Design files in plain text
+===+

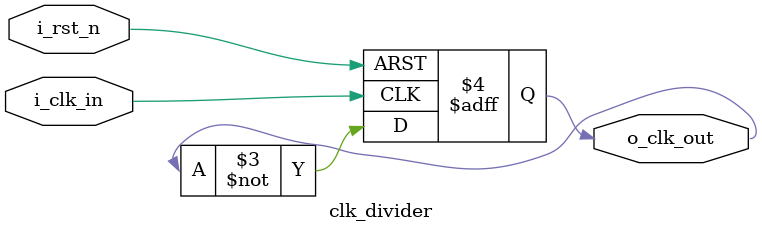
<source format=v>

module clk_divider (
	                input   wire    i_clk_in   ,  // XC7S15 FTGB196ABX FPGA Clk >> 100 MHZ (10 ns) 
	                input   wire    i_rst_n    ,
	                output  reg     o_clk_out );  // output divided clk by 2 >> 50 MHZ (20 ns)


always @(posedge i_clk_in or negedge i_rst_n)
  begin: clk_divider_by_2

    if(!i_rst_n)
      begin 
        o_clk_out <= 1'b0 ;
      end 

    else 
      begin 
        o_clk_out <= ~o_clk_out;  // delay of one clock cycle will be done by default so no need to count 
      end 

  end

endmodule 




</source>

+===+

▸ **WHAT THE TASK ASKS**
With the pictures removed, print the entries above exactly.

▸ **WRITTEN SOLUTION**
<source format=v>

module clk_divider (
	                input   wire    i_clk_in   ,  // XC7S15 FTGB196ABX FPGA Clk >> 100 MHZ (10 ns) 
	                input   wire    i_rst_n    ,
	                output  reg     o_clk_out );  // output divided clk by 2 >> 50 MHZ (20 ns)


always @(posedge i_clk_in or negedge i_rst_n)
  begin: clk_divider_by_2

    if(!i_rst_n)
      begin 
        o_clk_out <= 1'b0 ;
      end 

    else 
      begin 
        o_clk_out <= ~o_clk_out;  // delay of one clock cycle will be done by default so no need to count 
      end 

  end

endmodule 




</source>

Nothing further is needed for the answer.